» **Texte extrait**:
--

Le décor plonge dans l’univers futuriste de Giorgio de Chirico avec ses couleurs acides et ses ombres froides. La jovialité chaleureuse des relations familiales n’est qu’apparente. La famille et ses relations conflictuelles d’hier et d’aujourd’hui sont au centre du propos. À part Angela (la soprano roumaine Theodora Georghiu), dont est amoureux le héros Don Féfé, tous les autres rôles féminins sont incarnés par des hommes.
Pour le compositeur, dans le monde contemporain, ce sont les femmes qui portent la culotte. Mammas adipeuses ou maigres ronchonnes aux voix tonitruantes ou grêles, elles ne s’occupent qu’apparemment à faire cuire la pasta. Elles sont le moteur d’une histoire où, dès le début, tout fout le camp, idées, sentiments et même objets à l’image de cette cuisinière curieusement accrochée perpendiculairement à un mur.
Avec ingéniosité sur une scène en gradins, le metteur en scène anglais David Pountney fait en permanence référence au cinéma avec, par exemple, des coups de projecteurs en halo, comme dans les comédies musicales des années 1930. Sur un écran de cinéma sont projetées des vidéos évoquant des scènes du passé et du présent.

--

» **Consignes**:
a: D'après le texte extrait, quelle chanteuse tient le rôle d'Angela ?
b: Reprenez le texte extrait depuis « Le décor plonge » jusqu'à « perpendiculairement à un mur. », en renommant « Don Féfé » en « Don Pepe ».

» **Données extraites**:
--

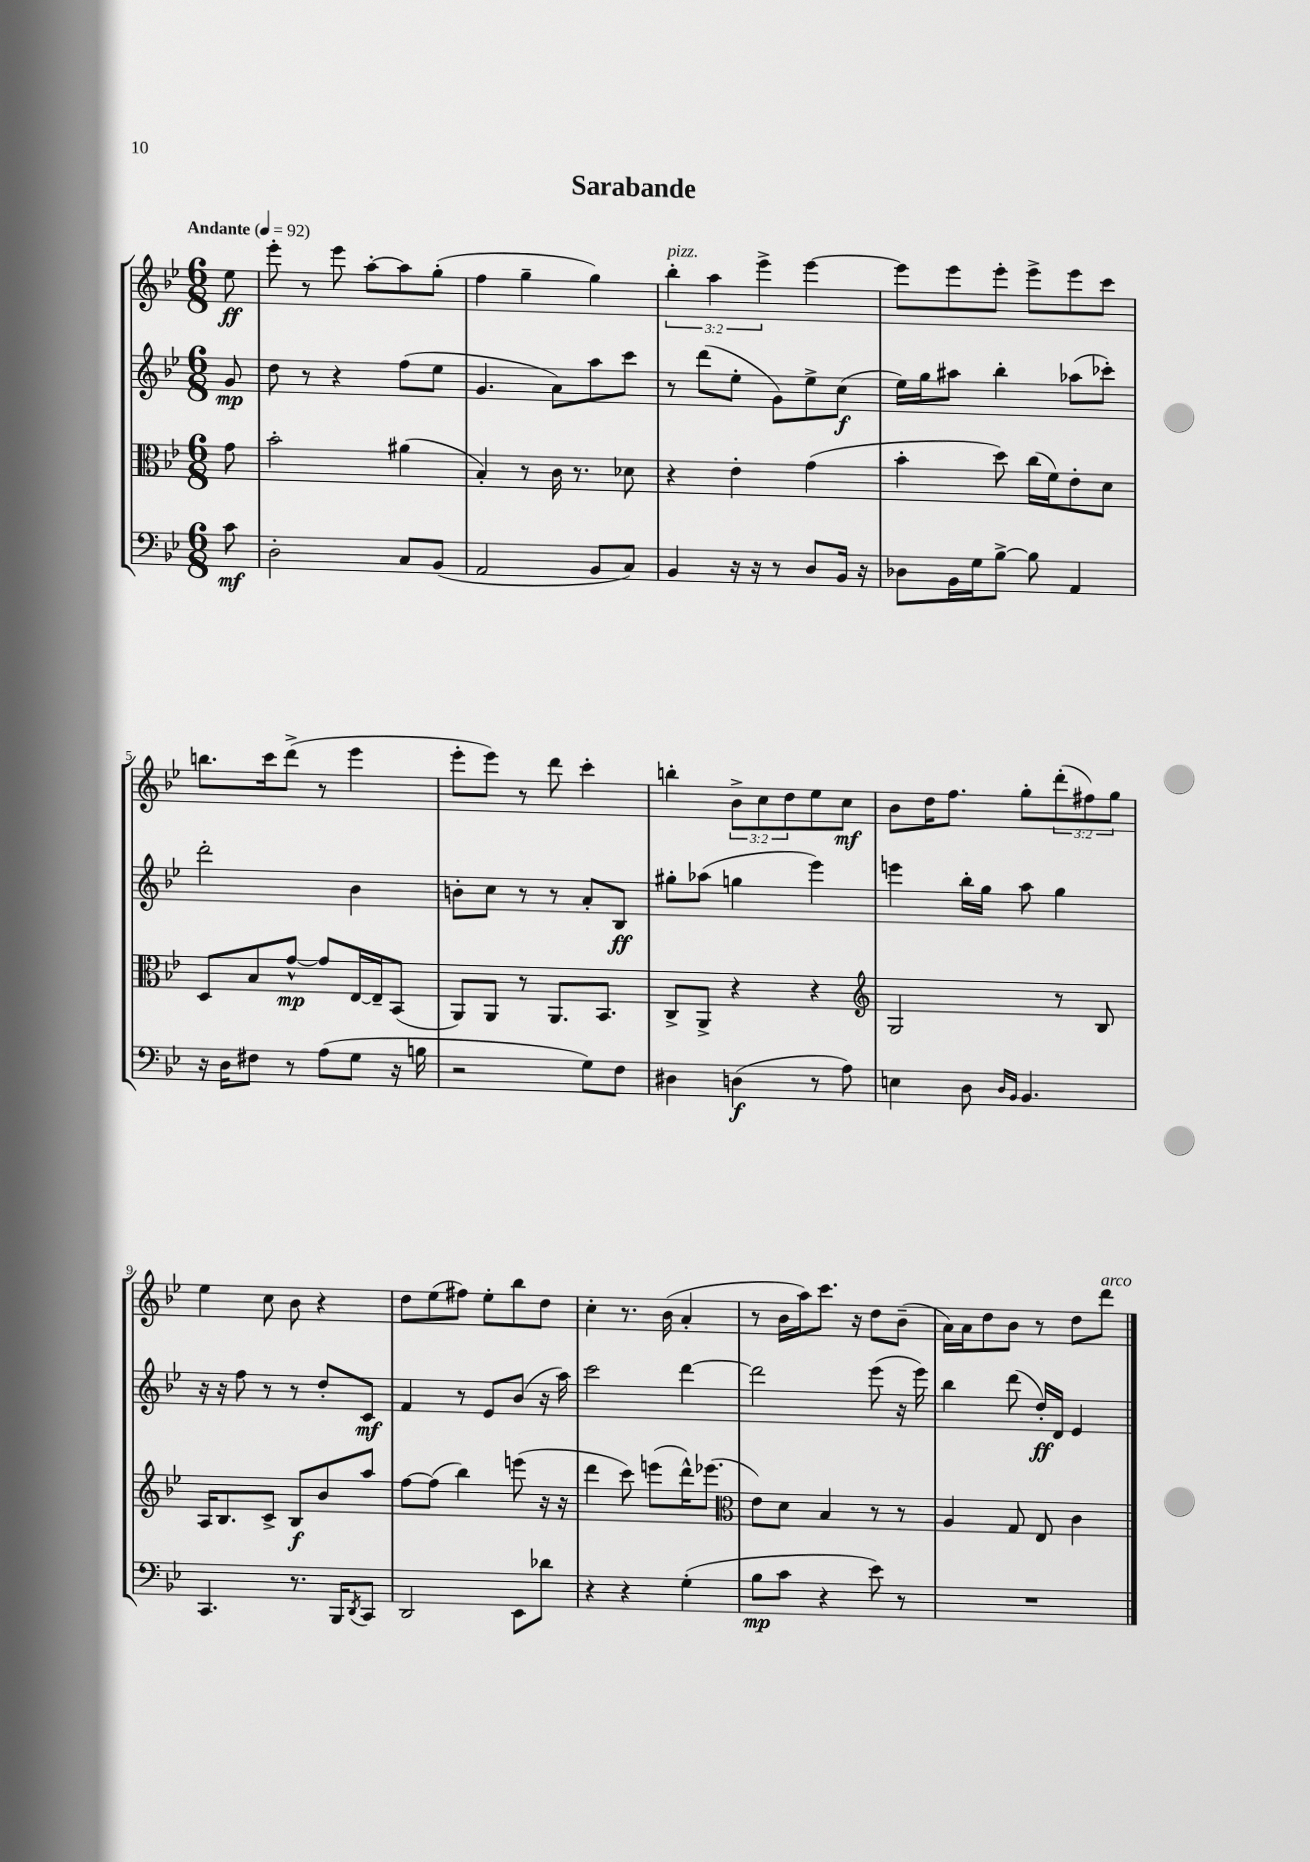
\header { title = "Sarabande" }
<<
\new StaffGroup <<
\new Staff = "s0" {
    \clef treble \key bes \major \numericTimeSignature \time 6/8 \override Staff.TupletNumber.text = #tuplet-number::calc-fraction-text \partial 8 \tempo "Andante" 4 = 92
    ees''8\ff |
    ees'''8-. r8 ees'''8 a''8~-. a''8 g''8-.( |
    f''4 g''4-- g''4) |
    \tuplet 3/2 { bes''4-.^\markup { \italic "pizz." } a''4 ees'''4-> } ees'''4~ |
    ees'''8 ees'''8 ees'''8-. ees'''8-> ees'''8 c'''8 |
    b''8. c'''16 d'''8->( r8 ees'''4 |
    ees'''8-. ees'''8) r8 d'''8 c'''4-. |
    b''4-. \tuplet 3/2 { bes'8-> c''8 d''8 } ees''8 c''8\mf |
    bes'8 d''16 f''8. g''8-. \tuplet 3/2 { d'''8-.( fis''8) g''8 } |
    ees''4 c''8 bes'8 r4 |
    d''8 ees''8( fis''8) ees''8-. bes''8 d''8 |
    c''4-. r8. bes'16( a'4-. |
    r8 bes'16 a''16) c'''8. r16 d''8 bes'8--( |
    a'16) a'16 d''8 bes'8 r8 d''8 d'''8^\markup { \italic "arco" } \bar "|." |
}
\new Staff = "s1" {
    \clef treble \key bes \major \numericTimeSignature \time 6/8 \partial 8
    g'8\mp |
    d''8 r8 r4 f''8( ees''8 |
    g'4. a'8) a''8 c'''8 |
    r8 d'''8( ees''8-. g'8) ees''8-> c''8\f( |
    ees''16) g''16 ais''8 bes''4-. aes''8( ces'''8-.) |
    d'''2-. bes'4 |
    b'8-. c''8 r8 r8 a'8-. bes8\ff |
    gis''8-. aes''8( g''4 ees'''4) |
    e'''4 bes''16-. g''16 a''8 g''4 |
    r16 r16 f''8 r8 r8 d''8-. c'8\mf |
    f'4 r8 ees'8 bes'8( r16 a''16) |
    c'''2 d'''4~ |
    d'''2 ees'''8( r16 ees'''16) |
    bes''4 d'''8( d''16-.\ff) d'16 ees'4 \bar "|." |
}
\new Staff = "s2" {
    \clef alto \key bes \major \numericTimeSignature \time 6/8 \partial 8
    g'8 |
    bes'2-. ais'4( |
    bes4-.) r8 c'16 r8. des'8 |
    r4 ees'4-. g'4( |
    bes'4-. d''8) c''16( f'16) ees'8-. d'8 |
    d8 bes8 g'8~-^\mp g'8 ees16~ ees16-- bes,8( |
    a,8) a,8 r8 a,8. bes,8. |
    c8-> a,8-> r4 r4 |
    \clef treble g2 r8 bes8 |
    a16 bes8. c'8-> bes8\f bes'8 a''8 |
    f''8~ f''8( bes''4) e'''8( r16 r16 |
    d'''4 c'''8) e'''8( d'''16-^) ees'''8.( |
    \clef alto ees'8) d'8 bes4 r8 r8 |
    a4 g8 ees8 c'4 \bar "|." |
}
\new Staff = "s3" {
    \clef bass \key bes \major \numericTimeSignature \time 6/8 \partial 8
    c'8\mf |
    d2-. c8 bes,8( |
    a,2 bes,8 c8) |
    bes,4 r16 r16 r8 d8 bes,16 r16 |
    des8 bes,16 g16 bes8~-> bes8 a,4 |
    r16 d16 fis8 r8 a8( g8 r16 b16 |
    r2 g8) f8 |
    dis4 d4\f( r8 a8) |
    e4 d8 \grace { d16 bes,16 } bes,4. |
    c,4. r8. bes,,16 \acciaccatura { d,8 } c,8 |
    d,2 ees,8 des'8 |
    r4 r4 g4-.( |
    bes8\mp c'8 r4 ees'8) r8 |
    R2. \bar "|." |
}
>>
>>
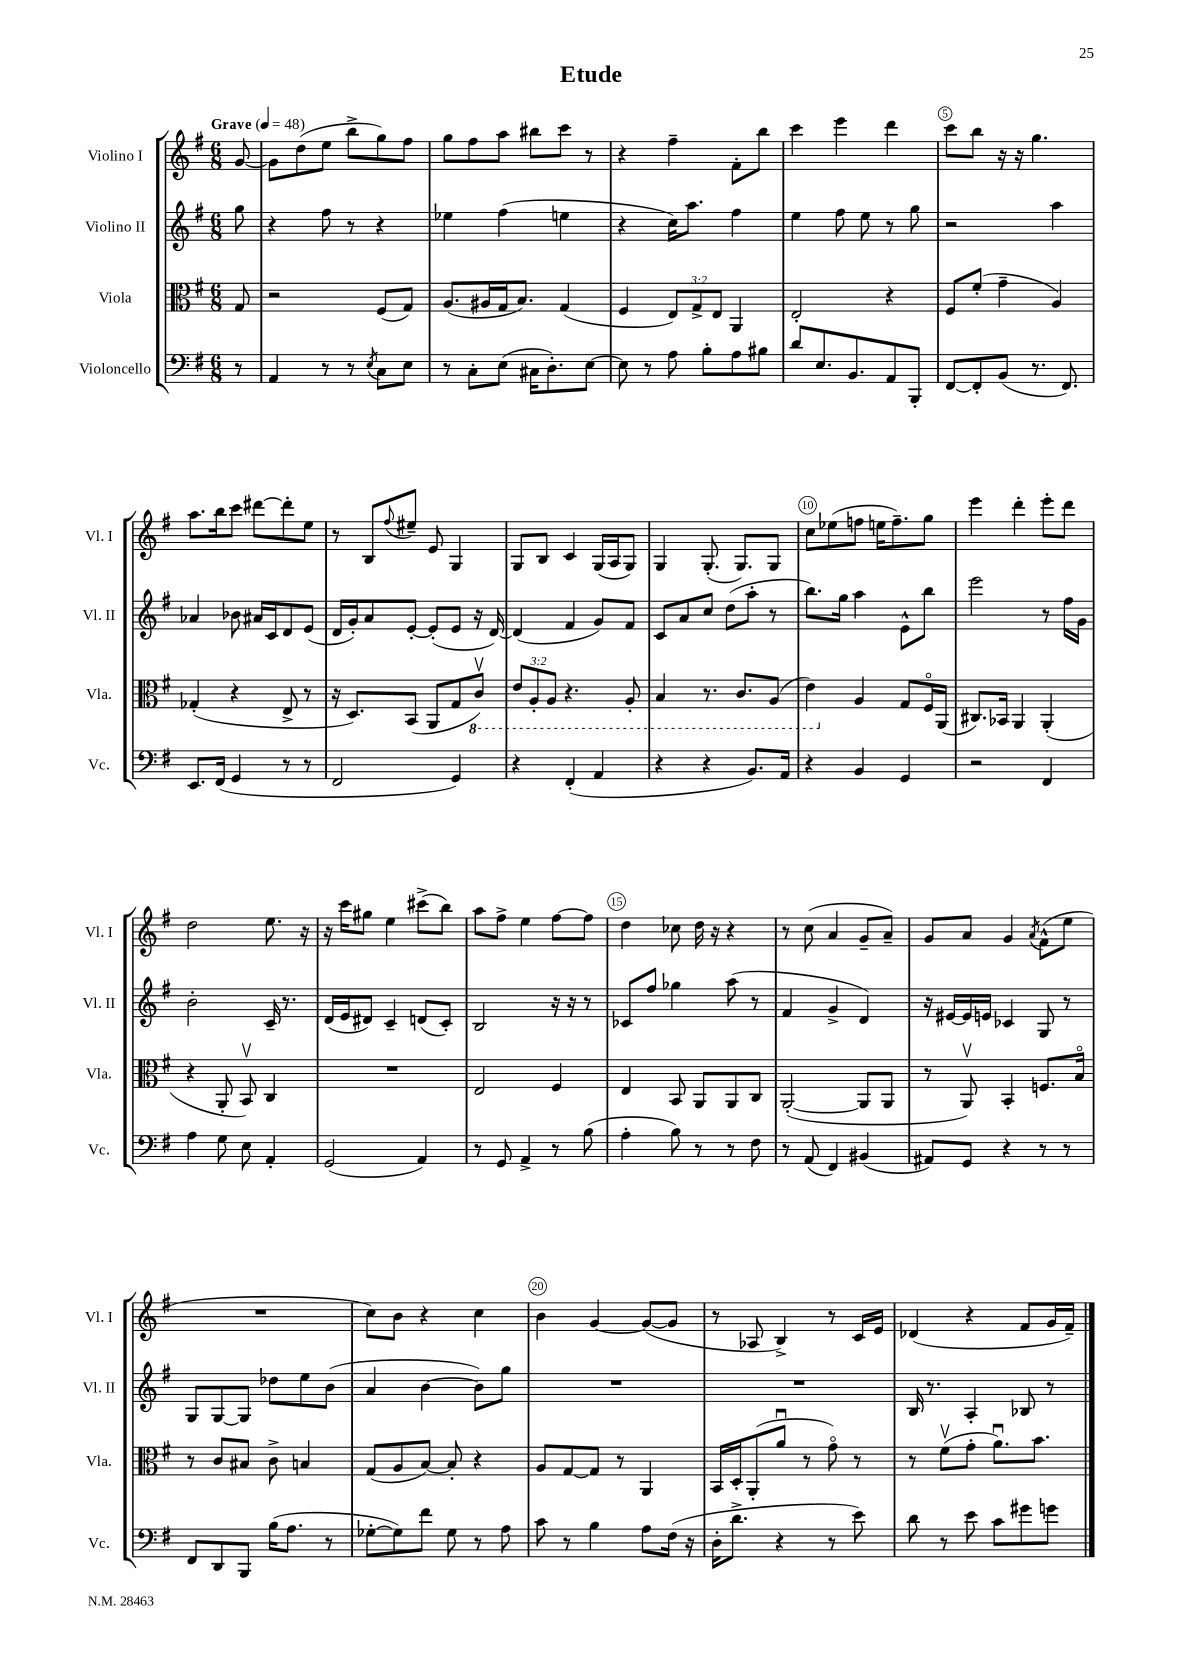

--

» **Corrigé de l'exercice**:
a: La soprano roumaine Theodora Georghiu.

b:
Le décor plonge dans l’univers futuriste de Giorgio de Chirico avec ses couleurs acides et ses ombres froides. La jovialité chaleureuse des relations familiales n’est qu’apparente. La famille et ses relations conflictuelles d’hier et d’aujourd’hui sont au centre du propos. À part Angela (la soprano roumaine Theodora Georghiu), dont est amoureux le héros Don Pepe, tous les autres rôles féminins sont incarnés par des hommes.
Pour le compositeur, dans le monde contemporain, ce sont les femmes qui portent la culotte. Mammas adipeuses ou maigres ronchonnes aux voix tonitruantes ou grêles, elles ne s’occupent qu’apparemment à faire cuire la pasta. Elles sont le moteur d’une histoire où, dès le début, tout fout le camp, idées, sentiments et même objets à l’image de cette cuisinière curieusement accrochée perpendiculairement à un mur.